A few weeks later and before my bonding appointment, I had a hygienist appointment with Anna Middleton (otherwise known as London Hygienist). But, it wasn’t an old hygienist appointment, she used a Swiss technique called Guided Biofilm Therapy (GBT). It is more effective and a much smoother and more pleasant experience than a regular hygienist session. The appointment begins with a Middleton assessment, followed by a layer of blue dye, which makes the biofilm (a bacteria) visible. It clearly shows any problem areas Middleton might point out to me (luckily my teeth were in pretty good shape) and gives some pointers on how I can brush and floss my teeth more effectively.

From there, Middleton uses a combination of warm water, air, and fine powder from a special machine to gently remove stains and biofilm from the teeth. Finally, Middleton uses the same machine with smaller brushes and attachments to reach targeted areas of the teeth that need special attention. My teeth looked visibly cleaner and much shinier immediately after the treatment. Best of all, the procedure wasn’t even uncomfortable, unlike many traditional hygienist appointments.

When I admitted I was not good at flossing because I hate the feeling, Middleton was helpful rather than critical. She suggested the Waterpik Cordless Plus Water Flosser (£55), and it completely changed my flossing game for the better.
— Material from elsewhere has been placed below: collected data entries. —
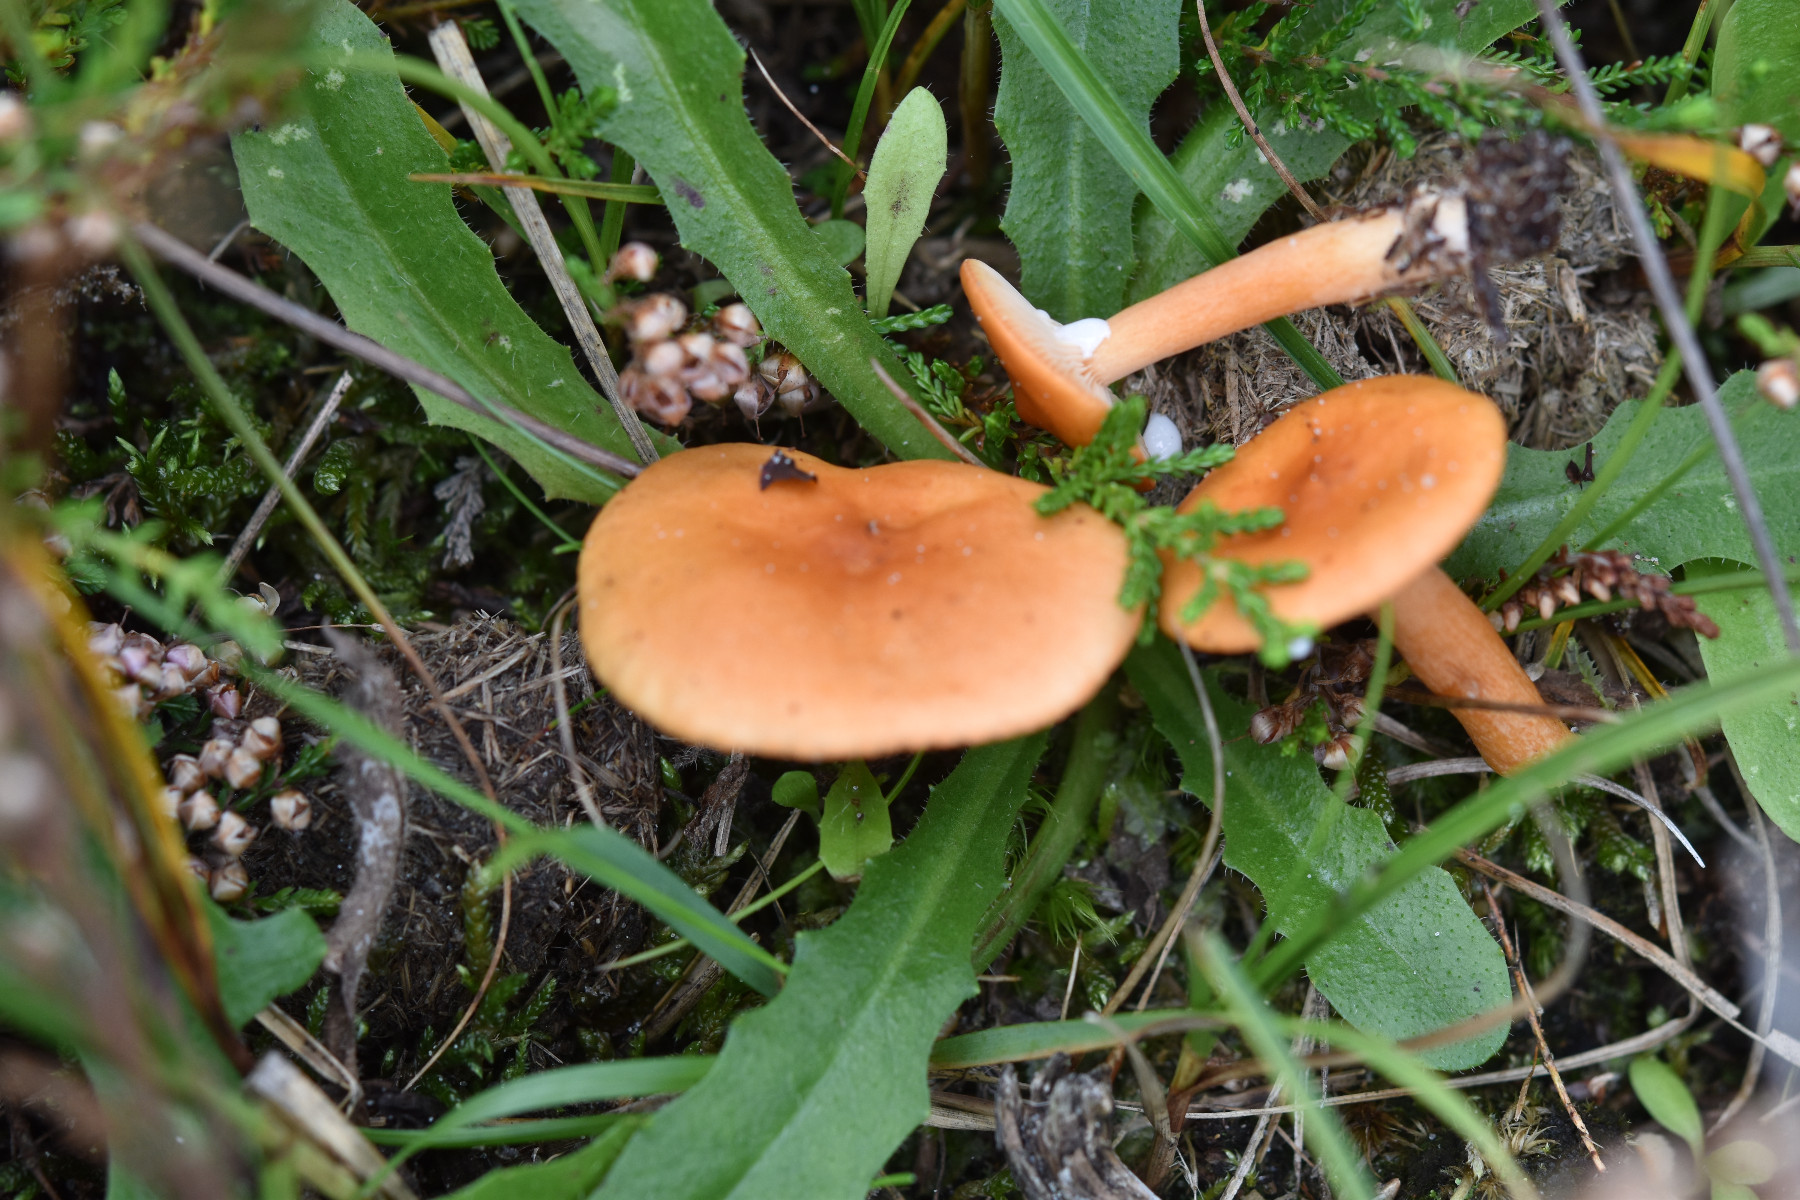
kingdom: Fungi
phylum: Basidiomycota
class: Agaricomycetes
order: Russulales
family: Russulaceae
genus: Lactarius
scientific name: Lactarius aurantiacus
During the same appointment, I was given my custom-made teeth whitening trays (which I was scanned for during my first consultation appointment) and explained how to whiten my teeth in safely at home for two weeks.

Composite Veneers Procedure

Now let’s move on to gluing. My appointment lasted a total of 1h30 to do composite veneers on my six front teeth. Dr. Eskander first isolated the teeth with a rubber sheet, called rubber dam, before shampooing the teeth, called etching. Next is the actual bonding, which was built up in different layers and placed directly over my natural teeth (without filing or drilling beforehand), so Dr. Eskander could fill in the gaps and sculpt the teeth into natural shapes. It’s completely painless, and Dr. Eskander and his team worked at a super fast pace, so it felt like it was over in a flash.

After the actual bonding was done, I had my gums lasered. I was given a local anesthetic and had my gums trimmed, which Dr. Eskander describes as a bit like trimming your cuticles. It didn’t hurt from the anesthesia, but I have to admit it didn’t smell good. “It changes the proportions of the gums, because your gums are also very, very important when it comes to the proportions of your teeth,” she explained. And that was it! It sounds simple, but it certainly takes an incredibly skilled dentist to achieve these results so quickly and effectively.

Maintenance of composite veneers

I was told not to use my front teeth to eat things that were too hard, like to be careful with french fries. This might be an inconvenience for some people – especially those who bite their nails and regularly use their teeth to tear things apart – but for me it wasn’t a big deal as I try to be very careful with it anyway. my teeth. I came away from my appointment with a whole new smile, with no pain or downtime. My gums were a little sore, but they healed in about three days.

When it comes to long-term maintenance, bonding requires more home maintenance than porcelain veneers and should be well cared for. Composite is more prone to staining and chipping and requires polishing every 6-12 months. Composite veneers last 5-7 years – generally, the better you take care of them, the longer they will last.


After my smile transformation, a lot of people said to me, “If you hadn’t told me, I wouldn’t have noticed,” and to me, that’s the sign of a great dentist. The results are barely noticeable to others but make a huge difference to me and my confidence, which is exactly what it’s all about.